The Honourable Walter was at some little trouble to win the good graces of his host; he admired his horses with unaffected enthusiasm, particularly Wallaroo, the beautiful bay entire that had excited Mike’s admiration, reputedly the fastest animal in the colony, and Macdougal’s pride and joy. He even consented to be educated on the points of cattle, and to absorb useful information in homeopathic doses about the various breeds of sheep; but Mack never at any time seemed grateful to Ryder for his kindly condescension, and the affliction under the influence of which Mack indulged in strange and disconcerting gymnastics with his tongue rendered conversation with him something of an ordeal, even to a man of Ryder’s insensitive character.

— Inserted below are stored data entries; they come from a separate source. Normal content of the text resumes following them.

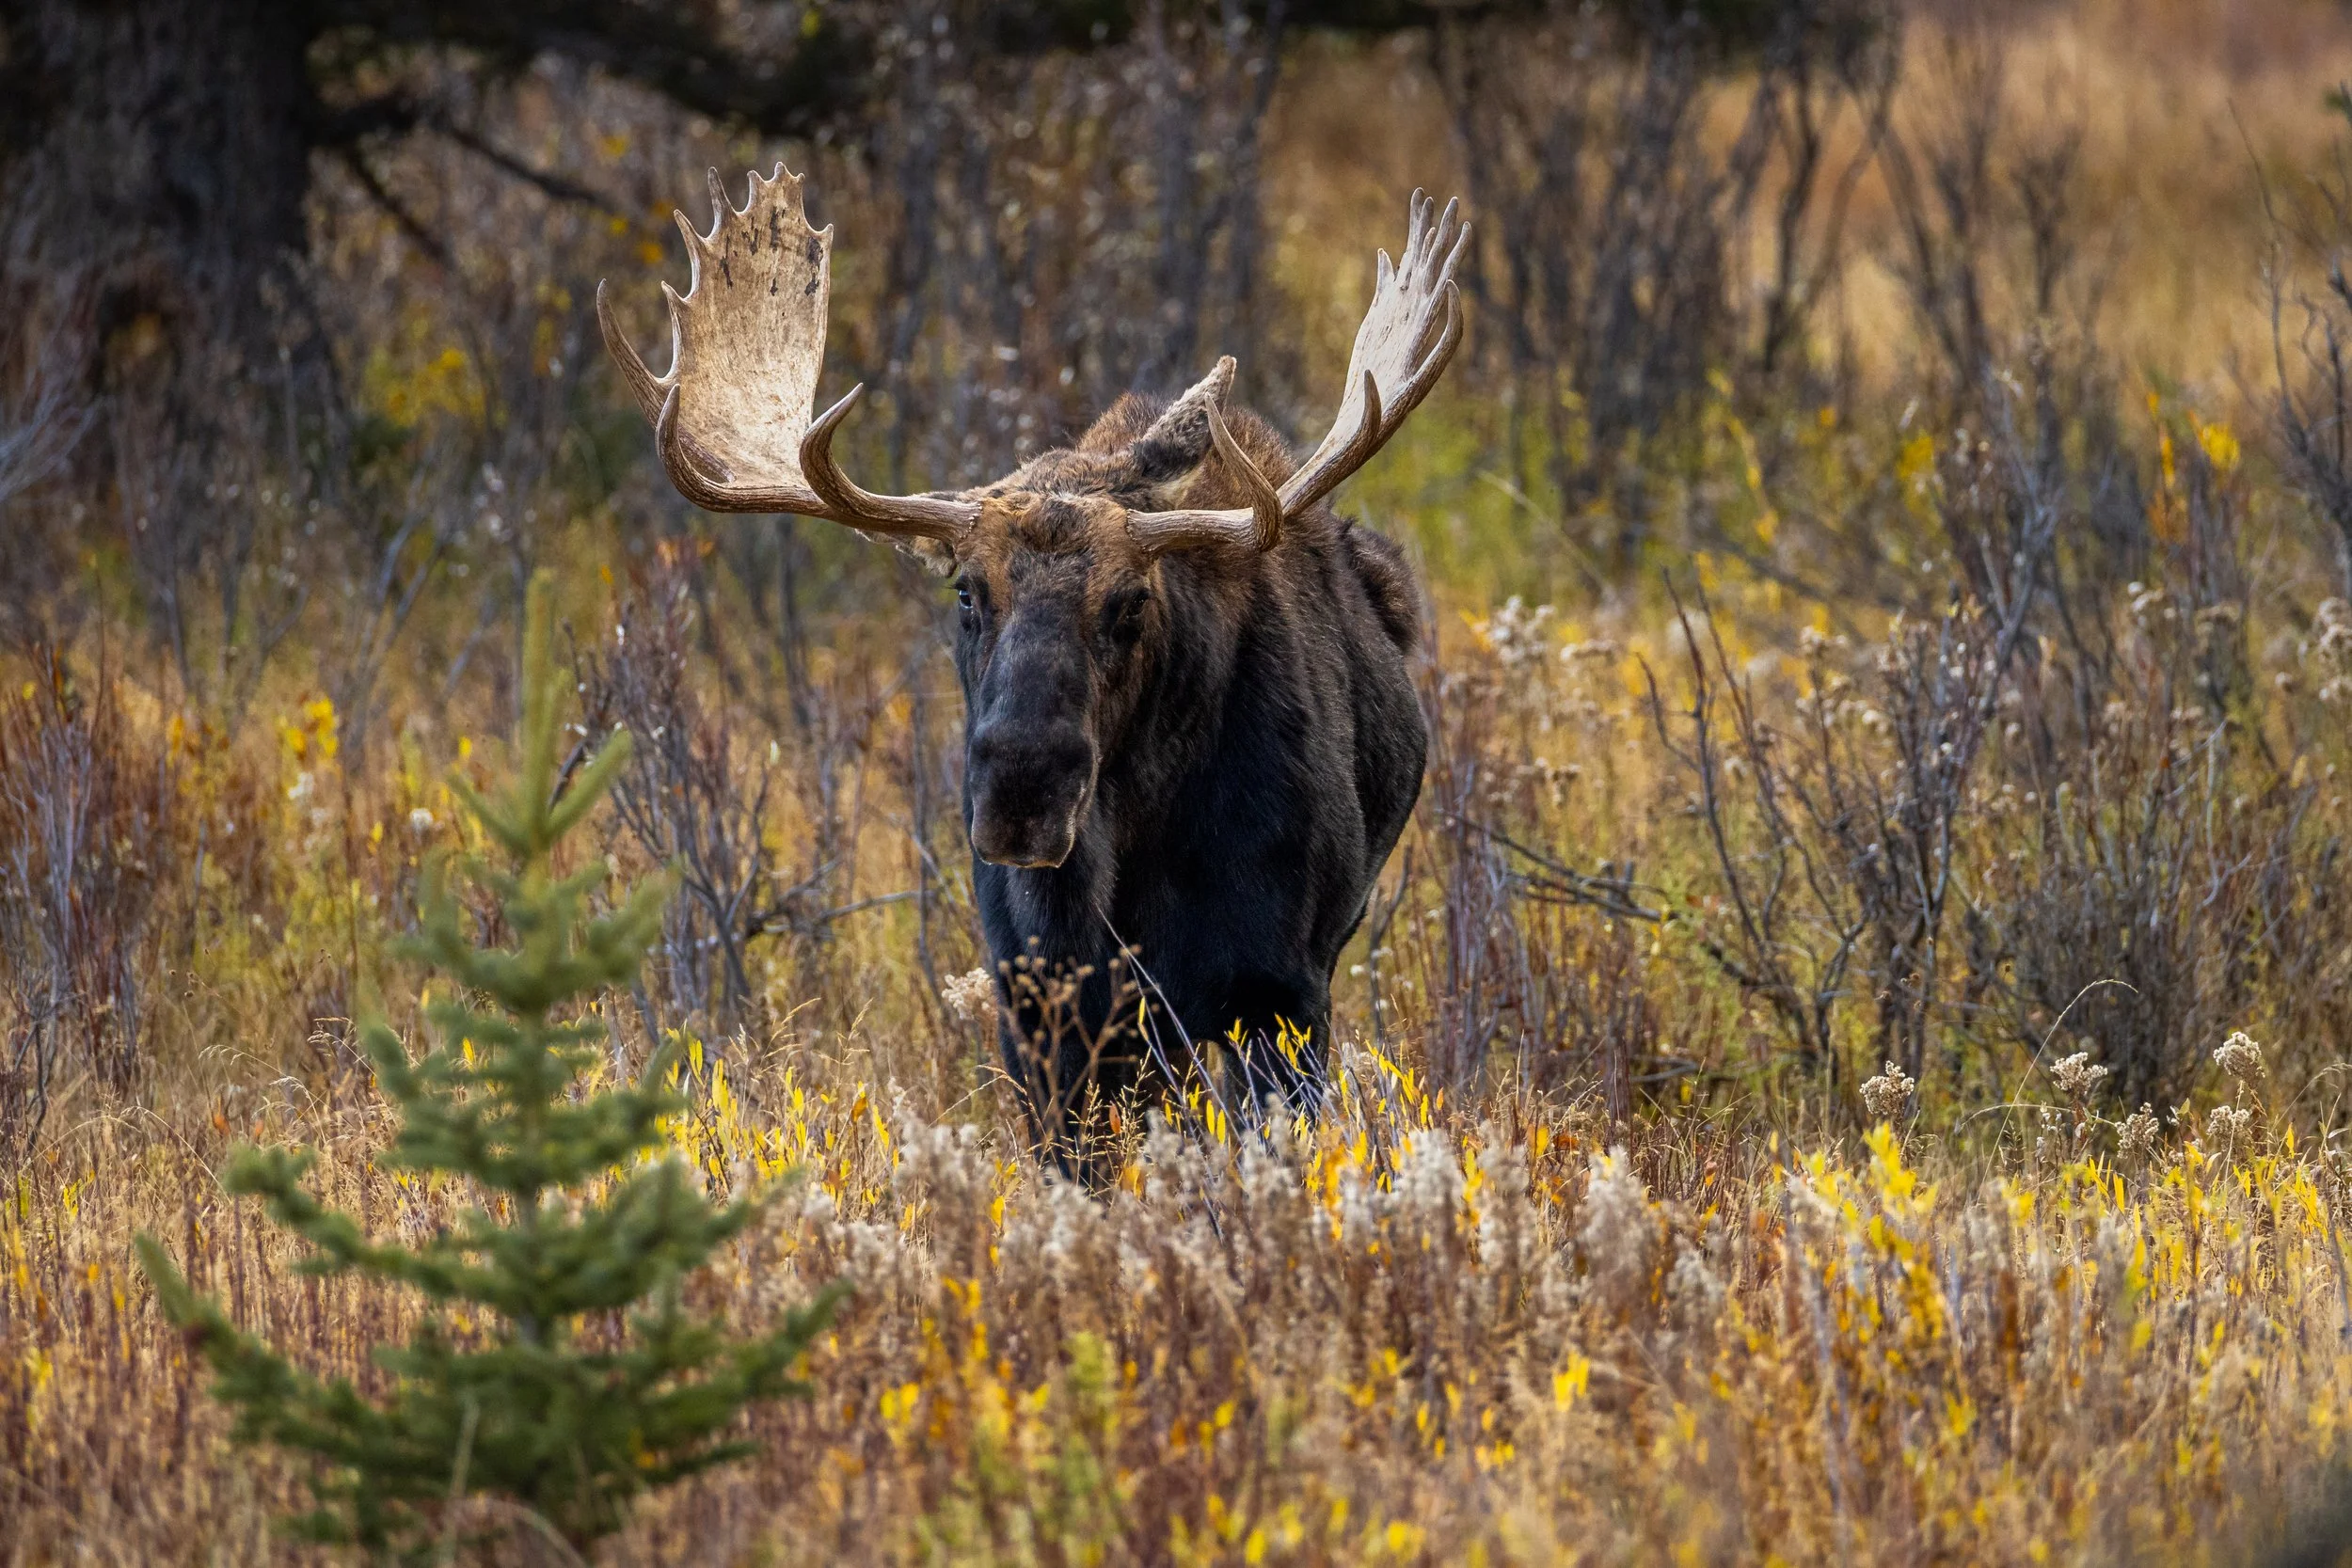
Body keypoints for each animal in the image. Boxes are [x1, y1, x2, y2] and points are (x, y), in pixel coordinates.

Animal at [601, 166, 1464, 1175]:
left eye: (1131, 602)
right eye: (966, 593)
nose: (1022, 790)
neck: (1123, 873)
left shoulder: (1279, 991)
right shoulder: (1041, 1010)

Mack’s tongue seemed to become too large for his mouth at times, and then he obtruded it, rolled it first in one cheek and then in the other, chewed it, and finished with an amazing gulp, implying that the troublesome organ was at length effectually disposed of.
’He’s been like that as long as I’ve known him, and I met him first on the Liverpool Plains in New South twenty years ago,’ said Martin Cargill of Longabeena to Ryder. ‘He seems exactly the same man now as then.’

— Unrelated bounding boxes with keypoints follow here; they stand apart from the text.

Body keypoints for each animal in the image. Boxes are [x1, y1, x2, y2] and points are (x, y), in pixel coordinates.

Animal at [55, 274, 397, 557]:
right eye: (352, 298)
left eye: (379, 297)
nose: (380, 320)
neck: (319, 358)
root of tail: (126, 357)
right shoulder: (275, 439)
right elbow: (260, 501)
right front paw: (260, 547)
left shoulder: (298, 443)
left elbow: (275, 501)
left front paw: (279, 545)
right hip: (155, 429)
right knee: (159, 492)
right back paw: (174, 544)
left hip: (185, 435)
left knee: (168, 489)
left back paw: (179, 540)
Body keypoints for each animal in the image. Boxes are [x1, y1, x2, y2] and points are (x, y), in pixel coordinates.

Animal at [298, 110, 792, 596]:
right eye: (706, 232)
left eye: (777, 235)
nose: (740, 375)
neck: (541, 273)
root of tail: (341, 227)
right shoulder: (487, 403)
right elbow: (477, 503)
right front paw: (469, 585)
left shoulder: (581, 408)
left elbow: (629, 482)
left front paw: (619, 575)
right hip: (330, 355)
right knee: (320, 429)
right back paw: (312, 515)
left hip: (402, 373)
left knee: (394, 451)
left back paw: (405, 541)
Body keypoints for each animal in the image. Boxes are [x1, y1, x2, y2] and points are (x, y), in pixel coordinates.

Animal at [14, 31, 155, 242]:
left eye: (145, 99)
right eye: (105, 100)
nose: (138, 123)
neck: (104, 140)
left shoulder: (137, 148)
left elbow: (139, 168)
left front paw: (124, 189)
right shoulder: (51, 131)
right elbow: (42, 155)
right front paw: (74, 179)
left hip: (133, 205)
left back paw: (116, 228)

’Yet these little peculiarities did not make him impossible in the eyes of the fair,’ answered Ryder. ‘He has a charming wife.’
‘Oh yes but he had heaps of gold.’
‘Enough to gild that dome on his back!’
’And a girl had not many opportunities of picking and choosing in the Bush here ten years ago.’
’Besides, the sex is so compassionate, Mr. Cargill; the ladies love us for our imperfections.’
‘Have you been dearly loved, Mr. Ryder?’ asked an impudent Sydneyside girl of nineteen.
‘No, no!’ laughed Ryder; ‘my opportunities have neglected me terribly!’
Conversation sometimes ran in this vein even at Boobyalla, and when it did Ryder was responsible for much confusion of thought. Conversation in the main dealt with riding-trips, dancing-parties, the stirring incidents of the goldfields, and that prolific subject in all societies and at all times—scandal. Mrs. Macdougal would have been thunderstruck to know that she and her British lion provided the choicest morsels for discussion for some days prior to the breaking up of the party.
The Honourable Walter Ryder had been a great social success; he had introduced an absolutely foreign element into the Bush party. His pose of the cynical, dashing, amiable aristocrat, with a cheerful contempt for all aristocratic pretensions, was admirably sustained. His ready good-fellowship pleased the men; his good looks, his facility in adopting a deep interest in his companion for the moment, and his flow of spirits, delighted the women; and yet it not infrequently happened that his conversation was designed more for his own edification than for the entertainment of his hearers. It seemed to Lucy Woodrow that the man only half concealed a sort of mephistophelian contempt for the people towards whom he still contrived to maintain a semblance of cordiality.